● **ABOUT THIS TASK**:
The answer must consist of every line from the entries that holds the word "CodeForces".

◆ ◆ ◆ ◆ ◆

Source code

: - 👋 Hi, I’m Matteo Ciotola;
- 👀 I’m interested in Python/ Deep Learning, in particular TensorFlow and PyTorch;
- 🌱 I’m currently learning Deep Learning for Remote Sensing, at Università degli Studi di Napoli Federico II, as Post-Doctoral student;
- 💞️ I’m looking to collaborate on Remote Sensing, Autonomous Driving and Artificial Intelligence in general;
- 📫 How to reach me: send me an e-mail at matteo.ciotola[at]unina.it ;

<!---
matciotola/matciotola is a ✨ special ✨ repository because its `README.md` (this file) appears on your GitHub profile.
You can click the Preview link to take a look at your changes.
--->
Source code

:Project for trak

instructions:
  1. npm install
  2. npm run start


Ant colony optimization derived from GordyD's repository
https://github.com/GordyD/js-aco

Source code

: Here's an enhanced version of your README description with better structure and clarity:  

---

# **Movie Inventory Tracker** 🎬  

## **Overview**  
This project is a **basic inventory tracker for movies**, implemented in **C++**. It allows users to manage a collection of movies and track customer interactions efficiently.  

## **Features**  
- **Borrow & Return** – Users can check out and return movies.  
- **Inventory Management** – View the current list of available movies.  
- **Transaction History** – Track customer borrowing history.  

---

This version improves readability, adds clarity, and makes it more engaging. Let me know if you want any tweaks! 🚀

◆ ◆ ◆ ◆ ◆

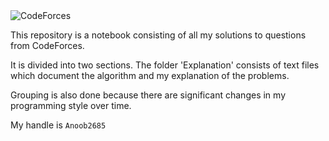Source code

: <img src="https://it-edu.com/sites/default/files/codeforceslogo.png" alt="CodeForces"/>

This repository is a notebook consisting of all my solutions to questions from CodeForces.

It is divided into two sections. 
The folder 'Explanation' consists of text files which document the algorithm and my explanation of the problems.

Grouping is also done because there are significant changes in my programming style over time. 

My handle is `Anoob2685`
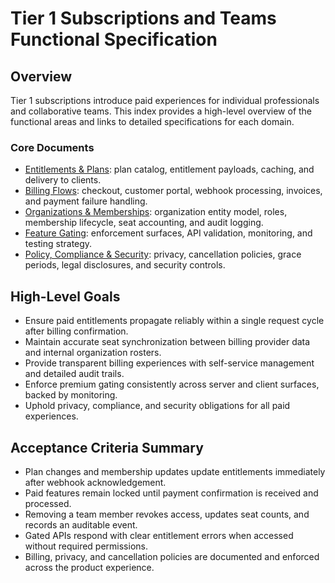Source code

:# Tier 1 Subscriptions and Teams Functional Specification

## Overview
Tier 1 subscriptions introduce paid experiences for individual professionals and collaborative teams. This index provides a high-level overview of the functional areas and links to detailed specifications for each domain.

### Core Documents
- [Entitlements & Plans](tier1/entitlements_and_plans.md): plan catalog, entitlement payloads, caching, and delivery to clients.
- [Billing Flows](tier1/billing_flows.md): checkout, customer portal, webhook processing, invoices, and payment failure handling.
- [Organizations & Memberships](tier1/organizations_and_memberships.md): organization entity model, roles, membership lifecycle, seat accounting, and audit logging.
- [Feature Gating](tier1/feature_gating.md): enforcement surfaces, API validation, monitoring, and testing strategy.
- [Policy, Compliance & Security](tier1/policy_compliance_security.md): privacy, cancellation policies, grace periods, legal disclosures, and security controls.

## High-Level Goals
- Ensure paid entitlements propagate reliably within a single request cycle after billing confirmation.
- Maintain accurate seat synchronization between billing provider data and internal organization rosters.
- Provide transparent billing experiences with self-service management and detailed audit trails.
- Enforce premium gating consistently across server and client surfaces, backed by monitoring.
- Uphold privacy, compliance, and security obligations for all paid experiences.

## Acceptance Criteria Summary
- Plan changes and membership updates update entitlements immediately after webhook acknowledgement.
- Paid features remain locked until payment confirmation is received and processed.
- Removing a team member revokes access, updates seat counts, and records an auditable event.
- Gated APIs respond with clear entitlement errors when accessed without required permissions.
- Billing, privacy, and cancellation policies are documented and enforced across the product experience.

◆ ◆ ◆ ◆ ◆

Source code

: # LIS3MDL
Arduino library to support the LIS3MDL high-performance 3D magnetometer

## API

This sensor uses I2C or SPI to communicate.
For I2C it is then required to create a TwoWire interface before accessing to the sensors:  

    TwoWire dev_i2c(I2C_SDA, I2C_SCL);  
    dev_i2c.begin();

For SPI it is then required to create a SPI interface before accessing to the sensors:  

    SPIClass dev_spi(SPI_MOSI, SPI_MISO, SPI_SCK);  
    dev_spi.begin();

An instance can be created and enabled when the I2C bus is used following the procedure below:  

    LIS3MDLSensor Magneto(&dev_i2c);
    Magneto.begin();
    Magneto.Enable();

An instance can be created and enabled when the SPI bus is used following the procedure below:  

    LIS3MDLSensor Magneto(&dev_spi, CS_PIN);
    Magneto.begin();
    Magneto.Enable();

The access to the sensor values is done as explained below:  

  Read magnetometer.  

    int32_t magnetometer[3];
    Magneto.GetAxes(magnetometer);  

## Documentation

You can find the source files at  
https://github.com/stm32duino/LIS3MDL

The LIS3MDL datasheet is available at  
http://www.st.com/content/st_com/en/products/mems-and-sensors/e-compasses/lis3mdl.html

◆ ◆ ◆ ◆ ◆

● **RESULT FOR THIS TASK**:
: <img src="https://it-edu.com/sites/default/files/codeforceslogo.png" alt="CodeForces"/>
This repository is a notebook consisting of all my solutions to questions from CodeForces.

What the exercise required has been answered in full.